Dp and I have muddled through a lot. We haven't, if I am honest got on for years. 10 years ago, when our children were little (both still live at home. Both at college) I told him after I had had enough of his behaviour that if he carried on like he was, eating drinking and smoking he wouldn't live to see his children get married, have grandchildren and all the other little things that make life wonderful.
I told him he was heading for a nasty illness. He said he wasn't going to have any illness dictate how he was going to live his life.
10 years on and he has been fighting stage 4 cancer. He has amazed doctors with his "recovery". I have put recovery in inverted commas as I can only go off what he tells us.
He has after several operations and several months of chemo been offered and is taking up an operation which we are hoping will see off any cancer cells that lurk for his type of cancer in the area which is the most common area his type of cancer spreads to.
On the face of it he should be happy and relieved. He is eating well and feeling good and has been from what I can gather a new lease of life if everything goes according to plan. I know nothing is certain but after being given only a few months to live in April he has the possibility of a complete recovery.
The only thing that is blighting our lives atm is his anger.
The anger comes from no where, it is like a switch from being perfectly coherent to complete rage. I dread the evenings, it gets to about 6.30pm and one moment you can be talking and the next he is screaming.
This evening after asking him if he wanted to come out he screamed that because I was taking the kids to a film and leaving him to have a quiet time in, he is always complaining about the noise the kids make.

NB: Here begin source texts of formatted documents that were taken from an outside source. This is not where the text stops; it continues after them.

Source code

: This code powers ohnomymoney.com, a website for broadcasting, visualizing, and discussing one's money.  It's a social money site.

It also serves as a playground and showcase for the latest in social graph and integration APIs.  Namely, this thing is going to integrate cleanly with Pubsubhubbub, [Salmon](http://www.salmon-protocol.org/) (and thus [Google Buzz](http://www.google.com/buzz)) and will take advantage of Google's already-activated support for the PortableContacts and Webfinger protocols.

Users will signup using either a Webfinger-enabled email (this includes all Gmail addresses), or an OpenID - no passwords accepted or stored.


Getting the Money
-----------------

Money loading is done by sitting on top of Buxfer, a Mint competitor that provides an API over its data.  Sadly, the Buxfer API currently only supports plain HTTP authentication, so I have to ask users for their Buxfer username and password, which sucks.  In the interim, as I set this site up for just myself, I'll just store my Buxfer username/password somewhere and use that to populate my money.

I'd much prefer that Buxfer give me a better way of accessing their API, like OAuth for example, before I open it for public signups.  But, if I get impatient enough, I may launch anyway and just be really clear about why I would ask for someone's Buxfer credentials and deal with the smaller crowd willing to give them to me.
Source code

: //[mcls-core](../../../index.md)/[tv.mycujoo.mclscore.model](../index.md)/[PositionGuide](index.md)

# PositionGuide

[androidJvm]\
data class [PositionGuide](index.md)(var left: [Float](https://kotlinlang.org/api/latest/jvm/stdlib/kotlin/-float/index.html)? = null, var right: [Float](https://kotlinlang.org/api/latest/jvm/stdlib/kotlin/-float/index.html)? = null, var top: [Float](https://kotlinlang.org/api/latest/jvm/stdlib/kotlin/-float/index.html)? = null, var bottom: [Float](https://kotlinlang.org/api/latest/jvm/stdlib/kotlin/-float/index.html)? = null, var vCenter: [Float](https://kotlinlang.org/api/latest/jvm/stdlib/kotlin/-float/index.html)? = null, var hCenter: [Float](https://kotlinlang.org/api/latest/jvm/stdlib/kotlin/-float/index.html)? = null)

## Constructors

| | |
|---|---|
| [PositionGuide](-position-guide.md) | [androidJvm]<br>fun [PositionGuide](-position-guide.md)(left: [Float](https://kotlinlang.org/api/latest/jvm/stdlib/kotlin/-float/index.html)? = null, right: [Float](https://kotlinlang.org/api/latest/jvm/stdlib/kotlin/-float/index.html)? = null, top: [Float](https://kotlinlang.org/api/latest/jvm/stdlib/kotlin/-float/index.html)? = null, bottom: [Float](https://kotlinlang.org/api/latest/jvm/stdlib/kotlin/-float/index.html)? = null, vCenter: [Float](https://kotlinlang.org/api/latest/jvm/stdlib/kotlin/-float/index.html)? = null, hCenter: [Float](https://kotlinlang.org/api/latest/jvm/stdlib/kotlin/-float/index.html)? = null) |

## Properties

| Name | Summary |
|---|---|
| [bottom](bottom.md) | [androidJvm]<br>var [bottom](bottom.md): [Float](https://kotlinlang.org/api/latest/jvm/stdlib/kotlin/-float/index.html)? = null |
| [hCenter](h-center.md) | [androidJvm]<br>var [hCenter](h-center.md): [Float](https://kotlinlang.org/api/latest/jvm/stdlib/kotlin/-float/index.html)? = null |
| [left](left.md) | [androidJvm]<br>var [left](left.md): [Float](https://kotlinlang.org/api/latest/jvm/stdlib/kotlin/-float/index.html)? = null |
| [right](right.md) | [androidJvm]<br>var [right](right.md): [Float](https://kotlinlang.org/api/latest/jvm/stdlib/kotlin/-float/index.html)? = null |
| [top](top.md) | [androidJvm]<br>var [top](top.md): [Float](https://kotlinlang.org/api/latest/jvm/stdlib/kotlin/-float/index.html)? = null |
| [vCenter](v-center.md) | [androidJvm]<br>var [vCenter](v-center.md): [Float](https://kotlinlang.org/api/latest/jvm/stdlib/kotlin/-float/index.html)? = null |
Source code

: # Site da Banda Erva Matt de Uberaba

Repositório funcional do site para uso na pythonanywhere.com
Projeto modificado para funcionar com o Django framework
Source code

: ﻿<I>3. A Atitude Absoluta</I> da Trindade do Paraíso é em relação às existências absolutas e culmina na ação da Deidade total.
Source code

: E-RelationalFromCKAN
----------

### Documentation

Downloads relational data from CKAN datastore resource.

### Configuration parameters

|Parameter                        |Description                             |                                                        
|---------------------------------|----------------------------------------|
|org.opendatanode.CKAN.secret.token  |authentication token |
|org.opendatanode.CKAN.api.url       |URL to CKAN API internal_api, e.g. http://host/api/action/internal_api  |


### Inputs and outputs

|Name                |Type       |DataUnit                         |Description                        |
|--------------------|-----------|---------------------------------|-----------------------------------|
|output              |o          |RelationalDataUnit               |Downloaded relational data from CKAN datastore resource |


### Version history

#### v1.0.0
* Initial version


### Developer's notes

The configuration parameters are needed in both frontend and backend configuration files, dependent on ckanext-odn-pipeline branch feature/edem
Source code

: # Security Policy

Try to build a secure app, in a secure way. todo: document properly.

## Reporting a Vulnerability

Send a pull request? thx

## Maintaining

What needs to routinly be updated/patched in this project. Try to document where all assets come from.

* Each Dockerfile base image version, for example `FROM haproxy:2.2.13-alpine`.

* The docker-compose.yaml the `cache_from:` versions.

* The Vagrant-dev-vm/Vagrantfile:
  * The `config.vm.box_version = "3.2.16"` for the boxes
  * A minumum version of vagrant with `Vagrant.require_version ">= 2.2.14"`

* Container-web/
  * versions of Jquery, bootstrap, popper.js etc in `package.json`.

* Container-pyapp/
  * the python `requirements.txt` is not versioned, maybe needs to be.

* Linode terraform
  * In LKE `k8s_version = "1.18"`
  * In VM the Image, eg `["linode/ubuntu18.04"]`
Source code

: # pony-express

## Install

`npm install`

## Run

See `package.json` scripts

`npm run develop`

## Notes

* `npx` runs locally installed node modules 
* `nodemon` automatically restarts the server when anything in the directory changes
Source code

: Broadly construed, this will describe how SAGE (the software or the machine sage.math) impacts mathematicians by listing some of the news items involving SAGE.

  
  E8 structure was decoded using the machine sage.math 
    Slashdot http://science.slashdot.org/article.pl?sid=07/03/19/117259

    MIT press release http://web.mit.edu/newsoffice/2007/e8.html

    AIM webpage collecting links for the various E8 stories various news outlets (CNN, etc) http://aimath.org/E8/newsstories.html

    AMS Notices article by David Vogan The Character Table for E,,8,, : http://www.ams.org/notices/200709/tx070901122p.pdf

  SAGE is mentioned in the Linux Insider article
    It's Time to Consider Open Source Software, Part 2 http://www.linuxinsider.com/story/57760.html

He was screaming that we were treating him like he was already dead, that yes he was dying and would soon be out of our lives.
We left with him shouting a string of expletives after us and other choice language.
We got a mile up the road only for him to call us completely enraged calling us all the names under the sun because "we" had lost the tv remote.
Ds tried to tell him that we would find it when we got back. It is not as though this is the only big tv we have. We have one in every bedroom and the remotes work on all tv's. He refused to use another remote and screamed at us down the phone for 5 minutes and wouldn't listen to reason that we needed to return to find the remote.
It was horrendous. I have never known anyone that angry over anything before let alone a tv remote.
We came back to find it in front of his chair.
No apology that we had missed our film just another huge screaming session about how we were too lazy, stupid, cretinus to be able to put the remote back where it belongs.
I cannot describe the level of anger. It was off the scale.
I know that I should expect anger with his illness but should it be at the scale.